Allan (44:18): This is all about taking care of yourself.

Dr. Jaime Hope (44:20): Yes, absolutely.

Allan (44:23): I’ve got one more question. I define “wellness” as being the healthiest, fittest and happiest you can be. What are three strategies or tactics to get and stay well?

Dr. Jaime Hope (44:37): I love this. This is so fun. So, my number one thing is sleep. Please, please, please, sleep more. We are not getting enough sleep. We’re not getting quality sleep. We’re interrupting our sleep with electronics and lights and all this other stuff. Like you said, it’s hard to exercise if you’re exhausted. It’s hard to lose weight with diet if you’re exhausted. It’s honestly hard to function. When you’re sleep deprived a certain number of hours, it’s like taking a shot of whiskey. That’s not how you want to live your life. You’re not having this high level cognitive function, you don’t recover as well, you get sick more often and you can’t hit your other goals. I think it’s that secret one that people don’t focus on enough, so I’m choosing that as my number one – sleep.

Number two – I love to remind people that self-care isn’t selfish. We have this crazy idea that we have to run ourselves into the ground and work a billion hours, because people actually do reward you: “Oh, you worked 60 hours this week. 100 hours?
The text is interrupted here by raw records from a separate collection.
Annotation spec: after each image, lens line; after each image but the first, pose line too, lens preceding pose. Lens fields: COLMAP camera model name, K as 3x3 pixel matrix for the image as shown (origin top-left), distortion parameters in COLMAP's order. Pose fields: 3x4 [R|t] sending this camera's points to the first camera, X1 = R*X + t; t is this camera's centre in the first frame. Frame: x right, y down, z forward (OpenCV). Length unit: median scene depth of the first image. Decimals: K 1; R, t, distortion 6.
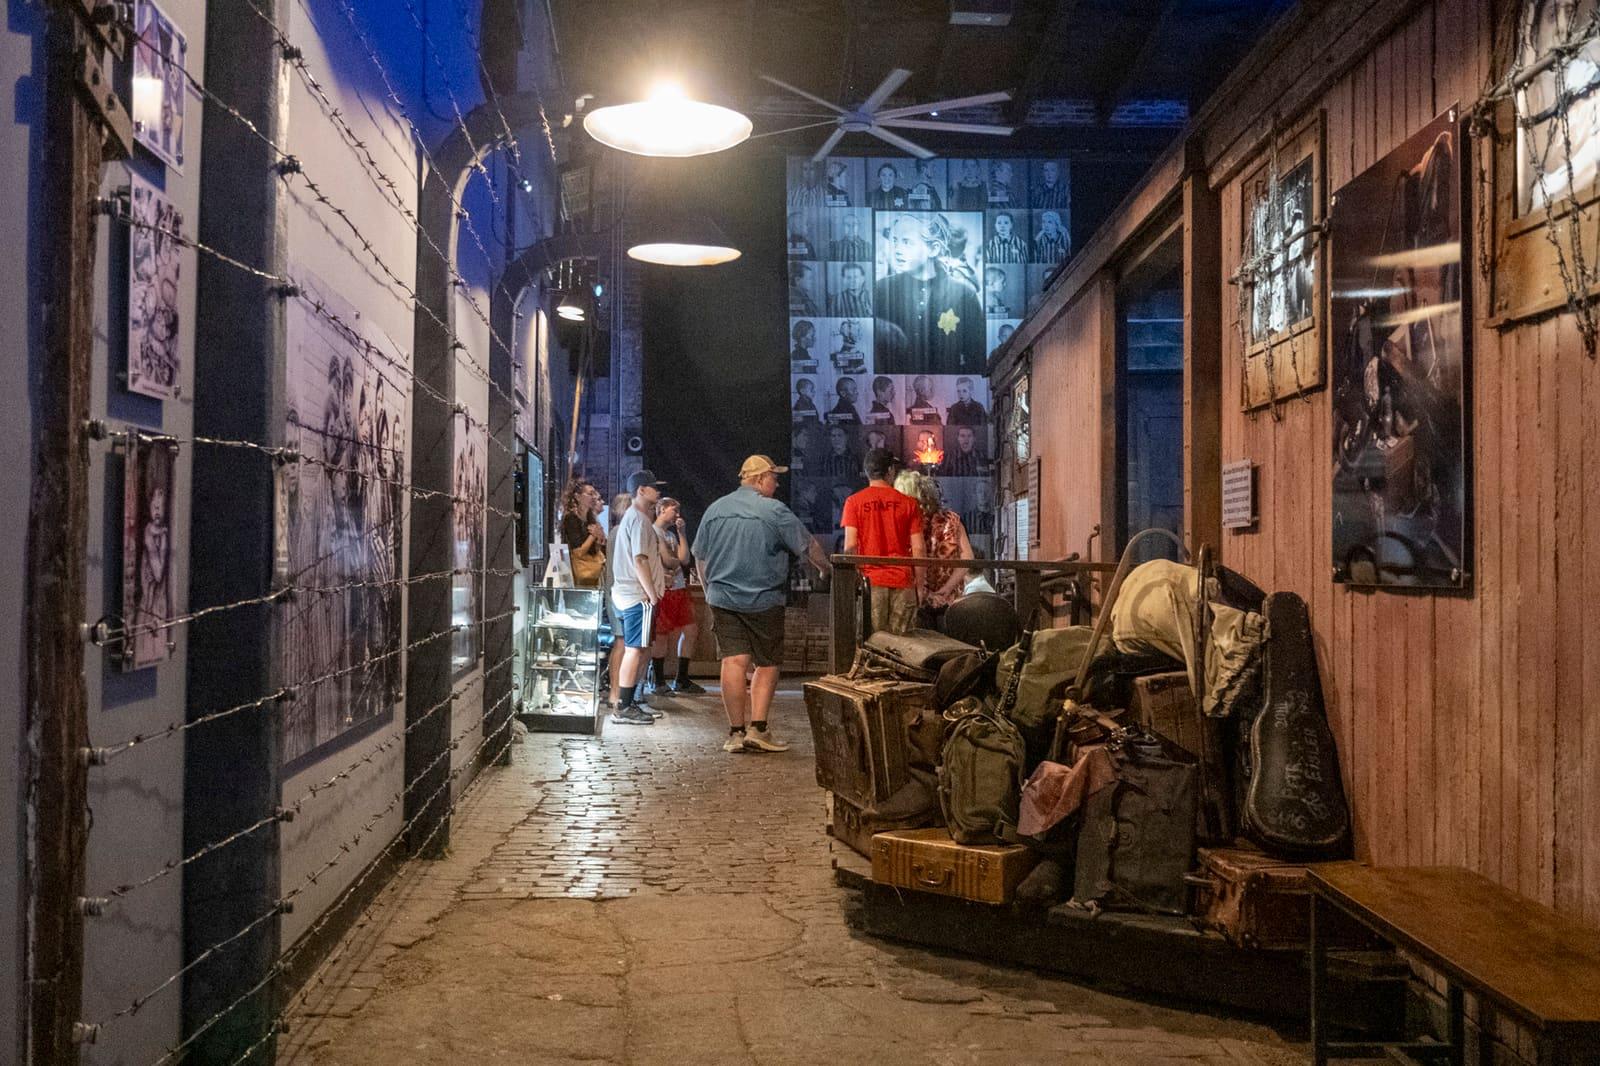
lens RADIAL K [[1560.7, 0, 805.5], [0, 1560.7, 541.9], [0, 0, 1]] dist [-0.017165, 0.000000]
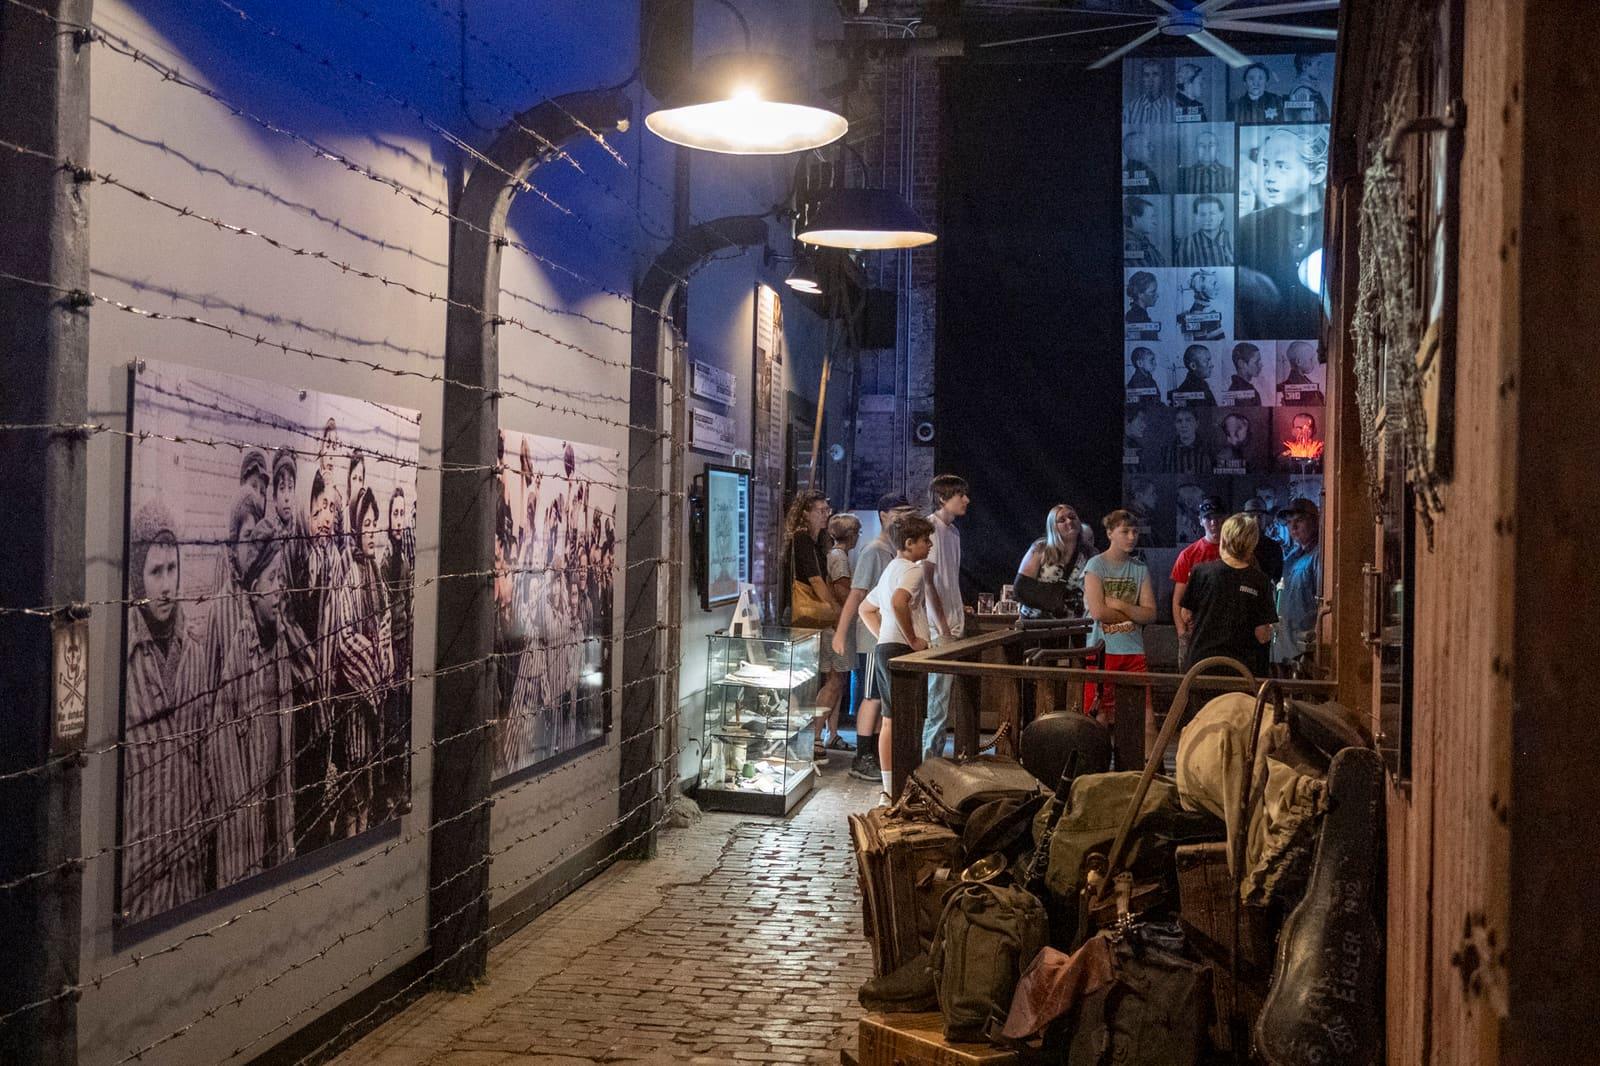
lens RADIAL K [[2018.0, 0, 805.2], [0, 2018.0, 536.0], [0, 0, 1]] dist [0.000620, 0.000000]
pose [[0.971449, 0.010781, -0.237004, 0.101648], [-0.007588, 0.999868, 0.014377, -0.032340], [0.237128, -0.012168, 0.971402, -0.019888]]
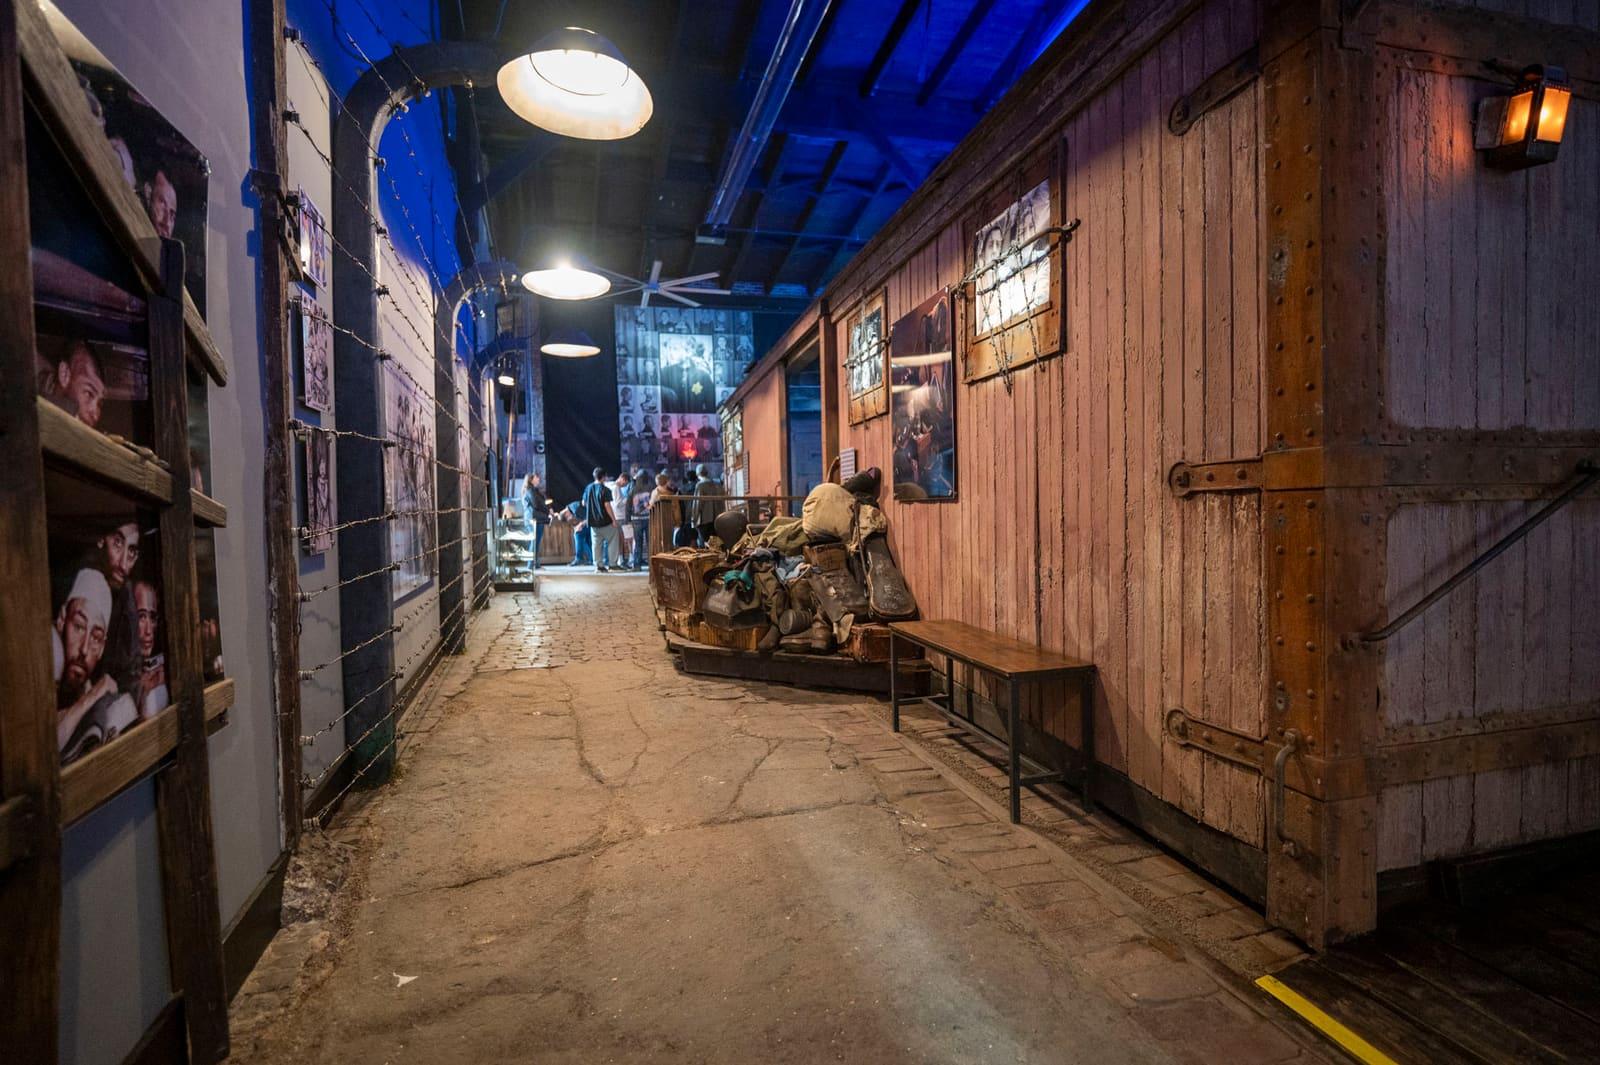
lens RADIAL K [[743.6, 0, 801.0], [0, 743.6, 530.7], [0, 0, 1]] dist [-0.003656, -0.003082]
pose [[0.971945, -0.033150, 0.232862, -0.014640], [0.022544, 0.998590, 0.048058, 0.005311], [-0.234126, -0.041460, 0.971322, -0.004110]]
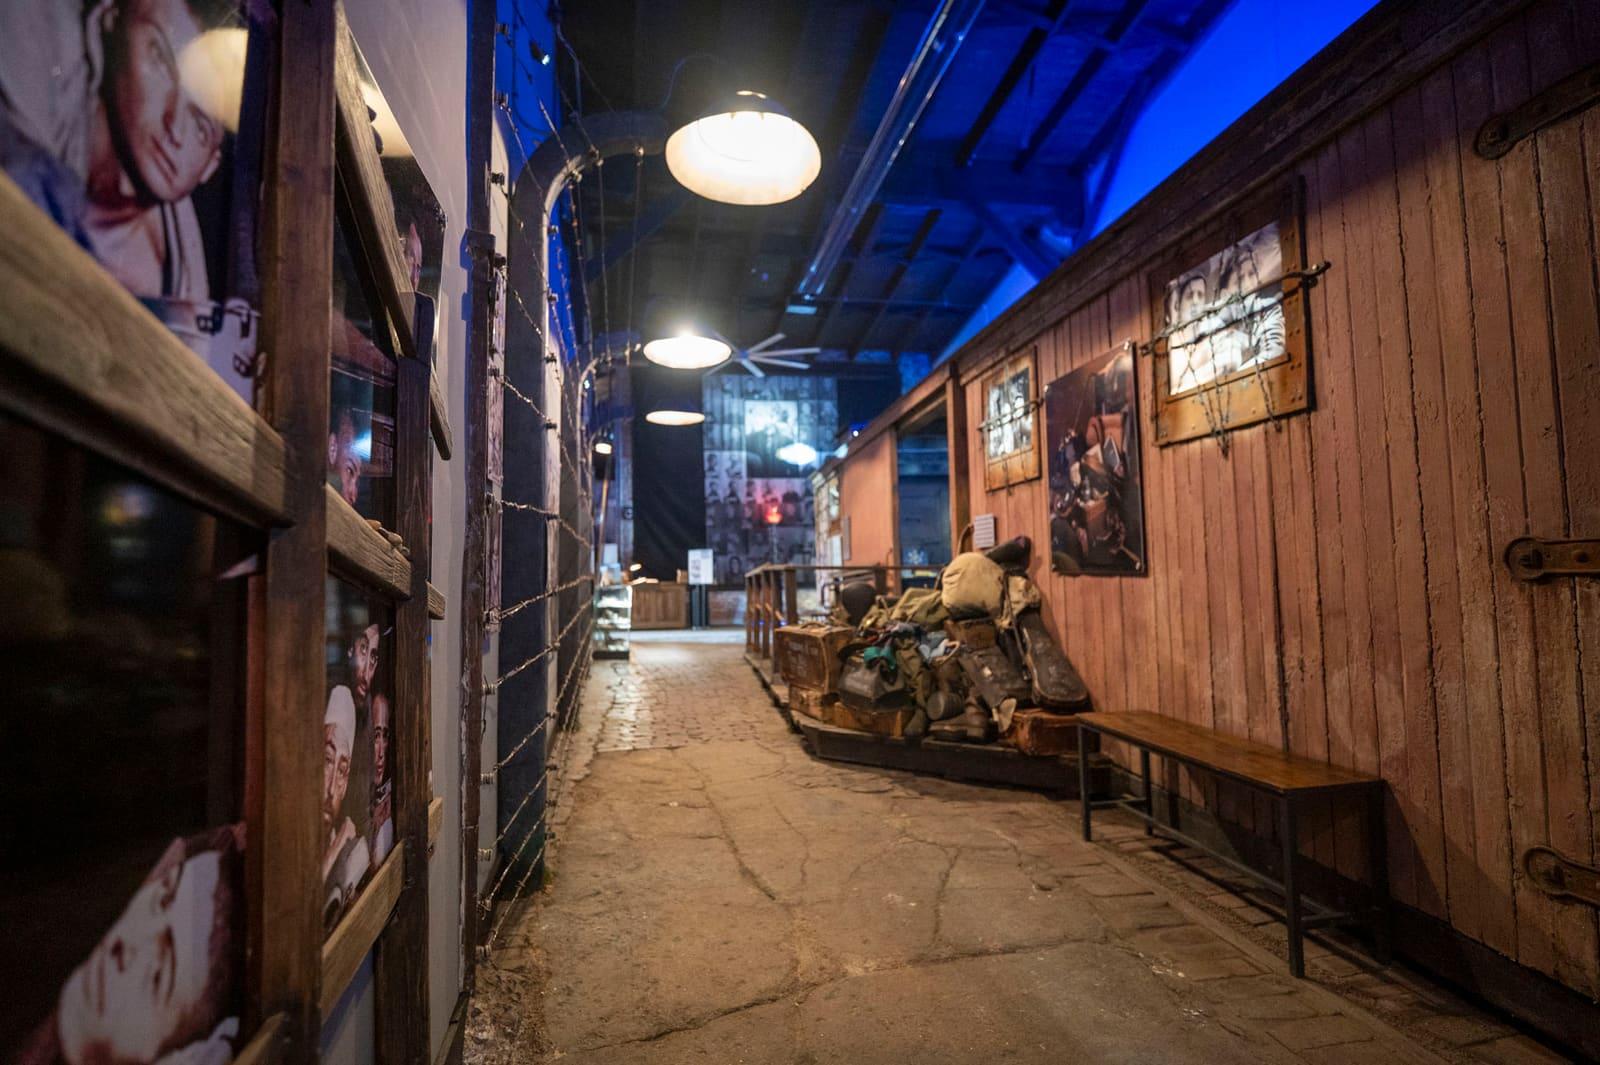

Oh, you’re so amazing! High five!” That’s crazy. If you’re trying to run a high level company or take care of your children or a sick parent or anything, if you’re taking care of yourself and your health is solid, you’ll be so much better able to do all those other things. So you have to make this a priority. You can integrate it in your family time. There are tons of different ways you can do it, but self-care is not selfish.

And number three is, look for the experts. Unfortunately, the diet industry, the whole weight loss health industry, they say 40 billion – I think that’s a conservative estimate. If you’re looking for quackery and gimmicks and crap, I assure you you can find it. So, looking for experts in what you’re doing. If you need help with exercises, talk to a physical trainer, even if you hire them for a few sessions. If you hurt yourself, go to a doctor, go to a physical therapist. Go to the people who know what they’re doing so you can learn how to do it correctly, instead of spending substantially more time trying to fix the mistakes that you made on the backend. So absolutely, the experts are experts for a reason. Listen to audio books, listen to podcasts. These people like Allan are out there. I’ve been listening to the other podcasts and I think this is really helpful. So use the resources of the experts; it’s all at your fingertips.

Allan (47:15): Awesome. Thank you, Jaime. If someone wanted to learn more about you or the book, Habit That!, where would you like for me to send them?

Dr. Jaime Hope (47:24): My website is DrHopeHealth.com. That’s where I’ve got the free PDFs for the SMARTER goals, the 12 reasons, a bunch of different things that you can print out for free. I run a Facebook group called The HabitThat Tribe for regular, realistic people who are trying to incorporate healthier habits into their lives, whether it’s about stress or diet or anything like that. It’s a supportive tribe for people who are just looking to get healthier. I’m on Twitter @DrHopeHealth, and the book is available on Amazon.

Allan (48:04): Awesome. You can go to 40PlusFitnessPodcast.com/373 and I’ll be sure to have links to all of those there. Dr. Hope, again, thank you so much for being a part of 40+ Fitness.

Dr. Jaime Hope (48:16): Allan, it’s been a pleasure. Thank you for what you do. It really matters and I am very grateful to be a part of it.

Allan (48:22):Thank you.

I hope that you enjoyed today’s episode and that you took something valuable from it. I work hard to try to bring the best possible guests to the show. Typically, that’s me reaching out to them. Occasionally, publicists will also reach out to me. But it does take some time to get them scheduled and get them on the show and make sure that we’re giving you the best possible content that I can from their book and from what their thoughts are. And I do hope that you’re getting some value out of each and every episode, because I do put a good bit of time into making sure that happens for you.